### DOCUMENT PASSAGE
===============

The choice of masking 15% of tokens was established in the original BERT paper and has become the default for most subsequent MLM-based models. The rationale is a tradeoff: masking too few tokens makes training inefficient because the model receives a learning signal from only a small fraction of each sequence, while masking too many tokens removes so much context that prediction becomes unreliable.
Some later work has explored different masking rates. The paper "Should You Mask 15% in Masked Language Modeling?" by Wettig et al. (2022) systematically varied the masking rate and found that the optimal rate depends on factors such as model size and training duration. For models trained for fewer steps, higher masking rates (around 40%) can yield better performance because each step provides more learning signal. For models trained until convergence, the differences narrow.
The loss function for masked language modeling is the cross-entropy loss computed exclusively over the masked positions. Formally, given an input sequence of tokens x = (x_1, x_2, ..., x_n) and a set of masked positions M, the input is modified to produce a corrupted sequence x̃, where tokens at positions in M are replaced according to the 80-10-10 strategy. The model f_θ (parameterized by θ) produces a probability distribution over the vocabulary for each masked position.
The MLM training objective minimizes the negative log-likelihood of the true tokens at the masked positions:
L_MLM(θ) = - (1/|M|) Σ_{i ∈ M} log P_θ(x_i | x̃)
where P_θ(x_i | x̃) is the probability assigned by the model to the true token x_i given the corrupted input x̃. The sum is taken only over the masked positions M, not over all positions in the sequence.
At each masked position, the transformer's hidden state is passed through a linear layer followed by a softmax over the vocabulary. The resulting probability distribution is compared against the one-hot ground-truth label for the original token. Tokens that were not masked receive a special ignore label (typically -100 in implementations like Hugging Face Transformers), so they do not contribute to the gradient.
This selective loss computation is important because the model sees the full (partially corrupted) input but only receives a learning signal from the masked positions, encouraging it to build representations that encode information about the entire sequence.
During training, gradients of this loss are computed with respect to the model parameters θ and used to update the model via gradient descent (typically using the Adam optimizer with a learning rate warm-up schedule).
Masked language models are almost universally built on the Transformer encoder architecture introduced by Vaswani et al. in the 2017 paper "Attention Is All You Need." The encoder processes the entire input sequence simultaneously, with each token attending to every other token through multi-head self-attention. This is in contrast to the Transformer decoder, which uses causal masking to prevent tokens from attending to future positions.

===============

### SOURCE DATA
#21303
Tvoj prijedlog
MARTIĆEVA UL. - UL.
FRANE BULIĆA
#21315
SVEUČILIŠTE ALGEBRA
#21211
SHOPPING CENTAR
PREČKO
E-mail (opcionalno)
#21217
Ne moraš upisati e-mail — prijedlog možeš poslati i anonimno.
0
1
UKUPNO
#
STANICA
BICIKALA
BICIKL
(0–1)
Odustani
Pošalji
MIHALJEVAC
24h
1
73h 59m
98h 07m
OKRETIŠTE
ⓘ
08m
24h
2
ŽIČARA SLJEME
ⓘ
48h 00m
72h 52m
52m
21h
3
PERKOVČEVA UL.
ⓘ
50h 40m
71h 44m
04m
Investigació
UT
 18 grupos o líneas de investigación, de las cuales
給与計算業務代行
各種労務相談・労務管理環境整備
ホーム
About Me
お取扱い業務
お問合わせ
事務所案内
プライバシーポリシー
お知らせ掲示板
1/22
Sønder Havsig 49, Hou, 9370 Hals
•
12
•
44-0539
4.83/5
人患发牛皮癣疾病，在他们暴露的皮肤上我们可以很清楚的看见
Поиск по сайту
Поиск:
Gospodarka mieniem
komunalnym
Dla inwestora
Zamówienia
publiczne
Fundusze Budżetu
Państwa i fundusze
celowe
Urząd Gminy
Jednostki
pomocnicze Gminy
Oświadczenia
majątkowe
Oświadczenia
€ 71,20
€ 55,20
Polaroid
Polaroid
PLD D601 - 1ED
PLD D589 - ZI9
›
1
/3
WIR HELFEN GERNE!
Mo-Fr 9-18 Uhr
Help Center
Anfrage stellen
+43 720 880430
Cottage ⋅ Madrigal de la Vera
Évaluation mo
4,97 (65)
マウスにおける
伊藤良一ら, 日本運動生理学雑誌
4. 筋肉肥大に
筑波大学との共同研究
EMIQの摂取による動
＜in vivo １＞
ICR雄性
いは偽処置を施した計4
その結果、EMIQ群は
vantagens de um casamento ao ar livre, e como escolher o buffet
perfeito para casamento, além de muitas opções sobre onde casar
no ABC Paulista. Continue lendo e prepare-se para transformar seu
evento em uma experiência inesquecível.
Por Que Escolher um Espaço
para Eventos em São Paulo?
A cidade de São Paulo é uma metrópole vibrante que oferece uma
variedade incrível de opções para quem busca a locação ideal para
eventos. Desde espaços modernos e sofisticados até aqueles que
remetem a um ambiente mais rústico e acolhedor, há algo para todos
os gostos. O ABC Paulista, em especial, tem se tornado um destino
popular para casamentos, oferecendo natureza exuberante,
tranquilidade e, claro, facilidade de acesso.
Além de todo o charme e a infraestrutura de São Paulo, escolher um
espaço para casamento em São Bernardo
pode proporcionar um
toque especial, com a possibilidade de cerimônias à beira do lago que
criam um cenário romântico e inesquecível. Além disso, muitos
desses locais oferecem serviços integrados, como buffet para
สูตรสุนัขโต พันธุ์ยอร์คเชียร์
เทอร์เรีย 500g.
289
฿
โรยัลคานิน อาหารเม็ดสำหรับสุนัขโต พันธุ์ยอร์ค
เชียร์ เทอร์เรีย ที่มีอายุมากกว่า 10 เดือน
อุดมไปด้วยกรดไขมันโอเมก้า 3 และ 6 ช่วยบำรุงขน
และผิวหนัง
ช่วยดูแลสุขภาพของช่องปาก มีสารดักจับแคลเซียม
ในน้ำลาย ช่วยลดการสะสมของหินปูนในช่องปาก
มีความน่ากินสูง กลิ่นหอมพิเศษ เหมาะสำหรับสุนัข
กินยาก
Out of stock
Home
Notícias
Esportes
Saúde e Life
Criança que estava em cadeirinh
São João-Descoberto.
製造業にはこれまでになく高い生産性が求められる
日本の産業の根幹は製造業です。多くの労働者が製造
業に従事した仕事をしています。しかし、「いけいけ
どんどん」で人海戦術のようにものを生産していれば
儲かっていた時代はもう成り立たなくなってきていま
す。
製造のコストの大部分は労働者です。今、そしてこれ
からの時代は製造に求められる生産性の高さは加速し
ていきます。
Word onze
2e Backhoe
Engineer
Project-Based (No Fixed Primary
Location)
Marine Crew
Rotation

===============

### QUESTIONS
1. List every symbol that the paragraph beginning "The loss function for masked language modeling" introduces in the passage on masked language modeling, and give what each stands for.
2. Write the next part of the passage on masked language modeling, picking up after its final sentence.

### TASK-BY-TASK RESULTS
1.
- x: the input sequence of tokens, (x_1, x_2, ..., x_n)
- M: the set of masked positions
- x̃: the corrupted sequence, in which tokens at positions in M are replaced according to the 80-10-10 strategy
- f_θ: the model, which produces a probability distribution over the vocabulary for each masked position
- θ: the parameters of the model

2.
BERT was released in two sizes:
| Configuration | Layers | Hidden Size | Attention Heads | Parameters |
|---|---|---|---|---|
| BERT-Base | 12 | 768 | 12 | 110M |
| BERT-Large | 24 | 1024 | 16 | 340M |
Both configurations use the standard Transformer encoder stack. Each layer consists of a multi-head self-attention sublayer followed by a position-wise feed-forward network, with layer normalization and residual connections. The feed-forward intermediate size is 3,072 for BERT-Base and 4,096 for BERT-Large.
BERT's input representation sums three types of embeddings: token embeddings (from a WordPiece vocabulary of 30,522 tokens), segment embeddings (to distinguish between sentence A and sentence B in sentence-pair tasks), and positional embeddings (to encode token positions within the sequence).
BERT used two pre-training objectives simultaneously:
Later research by Liu et al. (2019) in the RoBERTa paper demonstrated that NSP was not beneficial and could even hurt performance. Subsequent models largely dropped or replaced it with alternative inter-sentence objectives.
BERT was pre-trained on the BooksCorpus (800 million words) and English Wikipedia (2,500 million words). Training BERT-Base on 4 Cloud TPUs (16 TPU chips) required 4 days; training BERT-Large on 16 Cloud TPUs (64 TPU chips) also took 4 days.
Masked language modeling and causal language modeling represent two fundamentally different approaches to language model pre-training. Understanding their differences is important for choosing the right model for a given task.
| Feature | Masked Language Model (e.g., BERT) | Causal Language Model (e.g., GPT) |
|---|---|---|
| Context direction | Bidirectional (attends to both left and right) | Unidirectional (attends only to the left) |
| Training objective | Predict masked tokens | Predict the next token |
| Architecture | Transformer encoder | Transformer decoder |
| Attention pattern | Full self-attention (no causal mask) | Causal (triangular) attention mask |
| Generation capability | Not designed for sequential generation | Naturally generates text token by token |
| Strengths | Natural language understanding, classification, extraction | Text generation, dialogue, creative writing |
| Pre-train/fine-tune mismatch | [MASK] token absent at fine-tuning time | No mismatch; same left-to-right prediction |
| Token independence assumption | Masked tokens predicted independently of each other | Each token conditioned on all previous tokens |
| Representative models | BERT, RoBERTa, ALBERT, ELECTRA | GPT series, LLaMA, PaLM |
The core advantage of MLM is bidirectional context. When predicting a masked token, the model can use information from both the preceding and following tokens. This is particularly valuable for understanding tasks where the meaning of a word depends on its full sentence context. In an autoregressive model, each token can only attend to tokens that came before it, which means the model has an inherently incomplete view of the context at any given position.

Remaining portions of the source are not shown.